This discussion has been locked.
You can no longer post new replies to this discussion. If you have a question you can start a new discussion

How to calculate GFLOPS / GOPS ?

Hi. 

I'm an SoC design engineer and want to provide my customers with Mali-G51's ML nominal performance in terms of GFLOPS or GOPS or GMACS.

My GPU is Mali-G51MP4 at 800MHz and followings are information I get from articles.

 - G51MP4 = 6 execution engines.

 - Each execution engine = 4 SIMD Lanes.

 - Each Lane = 4 MACs per cycle (not sure which data type is assumed.. fp32 or fp16 or int8 ???)

Then, my calculation of the nominal(ideal) ML processing capability is,  

 (6 engine/MP4) x (4 lane/engine) x (4 MACs/lane) x 800MHz = 76.8 GMACs/second = 153.6 GFLOPs/second. 

Is it correct?

If the data type is fp32 above, then can I expect double the numbers above in case of fp16 ?

How about the case of int8 data type and GOPs calculation? 

  •  - Each Lane = 4 MACs per cycle (not sure which data type is assumed.. fp32 or fp16 or int8 ???)

    You get 4 FP32 MACs per execution engine.

     (6 engine/MP4) x (4 lane/engine) x (4 MACs/lane) x 800MHz = 76.8 GMACs/second = 153.6 GFLOPs/second. 

    There are some additional simple maths units which can run in parallel to the MAC hardware (adders, etc), but in terms of MAC performance which is probably what you care about for ML then that looks correct to me.

    If the data type is fp32 above, then can I expect double the numbers above in case of fp16

    Yes.

    How about the case of int8 data type and GOPs calculation?

    Should be double again.

    Cheers, 
    Pete

  • Thank you Peter.

    I have one thing to clear about your answer to int8.

    The article about the new G52 product(below) says that proper(=fast) 8bit operations are begun to start from Mali-G52 in mid-range GPU line-up.

    It sounds like Mali-G51 does'nt architected to perform well with int8 operation as expected(4x times faster than 32bit data operation), and actually that was as I've seen during my ML benchmark evaluation. Int8 infererencing on G51 was not faster than fp16, even than fp32.

    For int8 inferencing there is overhead of quantization and dequantization. But with 4x faster arithmatic operations INT8 should lead to at leat a little faster execution than fp32.

    Could you confirm that 2D Convolution in int8(int8 dot product is a major type of operation) can be 4x faster than fp32 in Mali-G51?

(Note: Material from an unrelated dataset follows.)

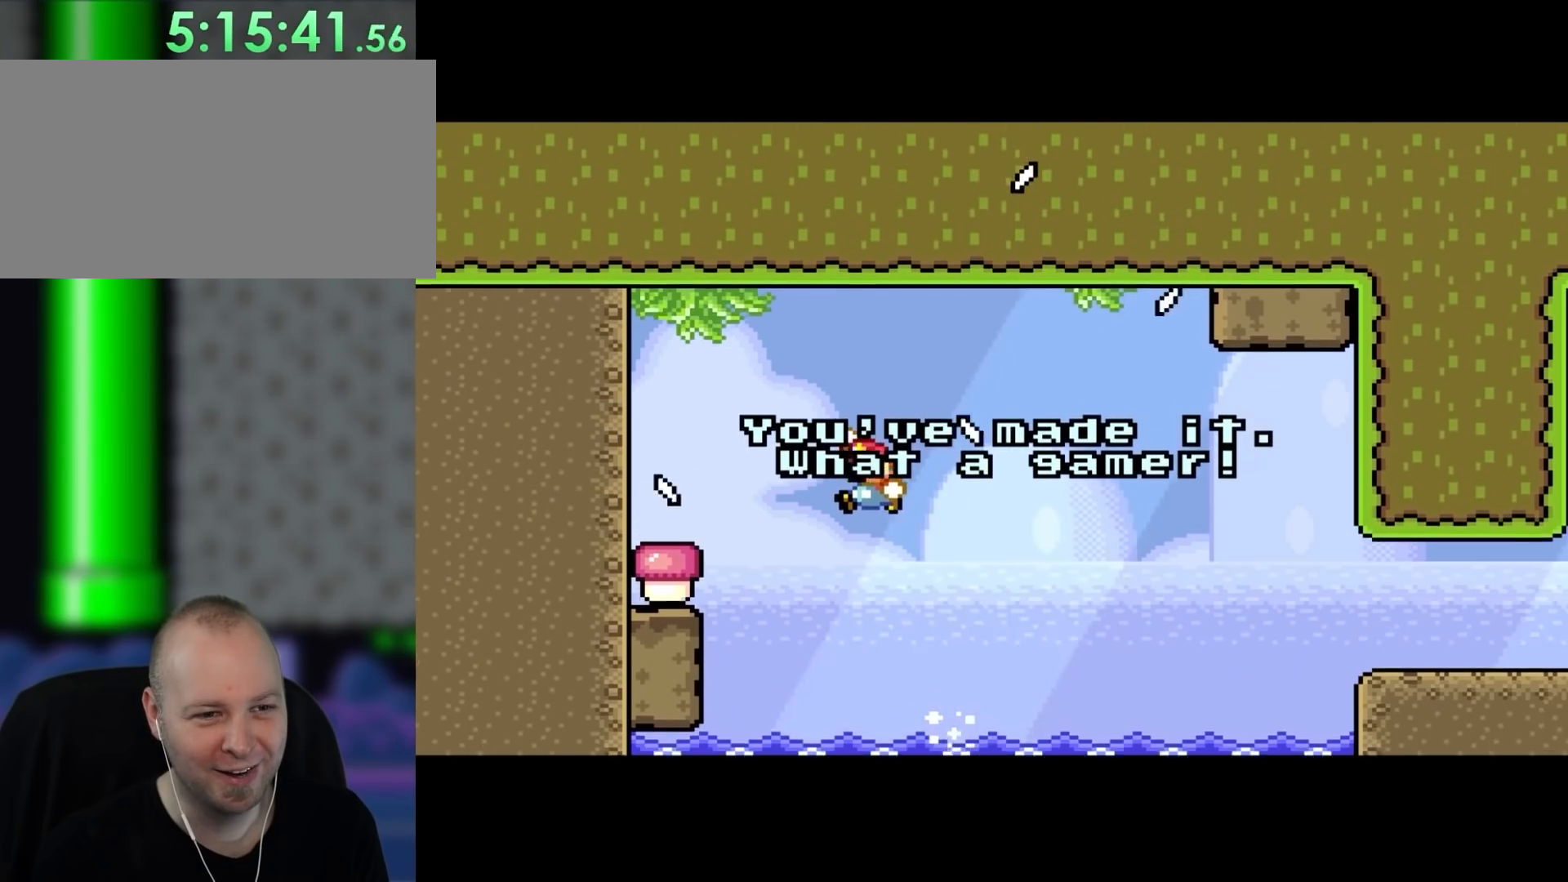
{"dt_ms": 500, "buttons": ["Y"], "events": [[483, "B", "up"], [500, "DPAD_LEFT", "up"], [500, "DPAD_UP", "up"]]}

    " Arm says that this is where most of the gains in performance and density come from as the doubling of the ALU lanes only increases the core area by ~1.22x. The 3.6x increase in machine learning workloads is attributed to the fact that the new ALUs can now handle 8-bit dot product operations." (https://www.anandtech.com/show/12501/arm-launches-new-mali-g52-g31-gpus-new-display-and-video-ip)

  • It sounds like Mali-G51 does'nt architected to perform well with int8 operation as expected(4x times faster than 32bit data operation), and actually that was as I've seen during my ML benchmark evaluation. Int8 infererencing on G51 was not faster than fp16, even than fp32.

    We have 8-bit operations in all of the Midgard and Bifrost Mali GPUs - char and uchar are part of the core specification for OpenCL. However, basic vector operations in OpenCL do not benefit from the integer promotion rules, so if you multiply two 8-bit vector values you get an 8-bit result which is therefore prone to overflow. To avoid that you have to cast up to shorts, at which point you're no longer doing 8-bit processing.

    For int8 inferencing there is overhead of quantization and dequantization.

    Ideally you wouldn't need to do this and could get close to zero copy for many use cases, in particular when dealing with image data which is commonly 8-bit per color channel to start off with. 

    Could you confirm that 2D Convolution in int8(int8 dot product is a major type of operation) can be 4x faster than fp32 in Mali-G51?

    The operations added in Mali-G52 are an explicit 8-bit DOT and DOT+ACCUMULATE with internal result widening .These both do 4 8-bit * 8-bit multiplies to a 16-bit intermediate precision, and accumulate to a 32-bit result, so you avoid the issues with overflow you would get trying to do this without a hardware-backed function. 

    See the extension specification here:

    www.khronos.org/.../cl_arm_integer_dot_product.txt

    Both of these are a single cycle operations, so will be at least 4x faster than manually written fp32 code at the instruction level. Exactly what you see at the overall kernel level will vary depending on what your kernel does - if the 8-bit dot product is only 25% of the workload then obviously any benefits will be reduced.

    HTH,
    Pete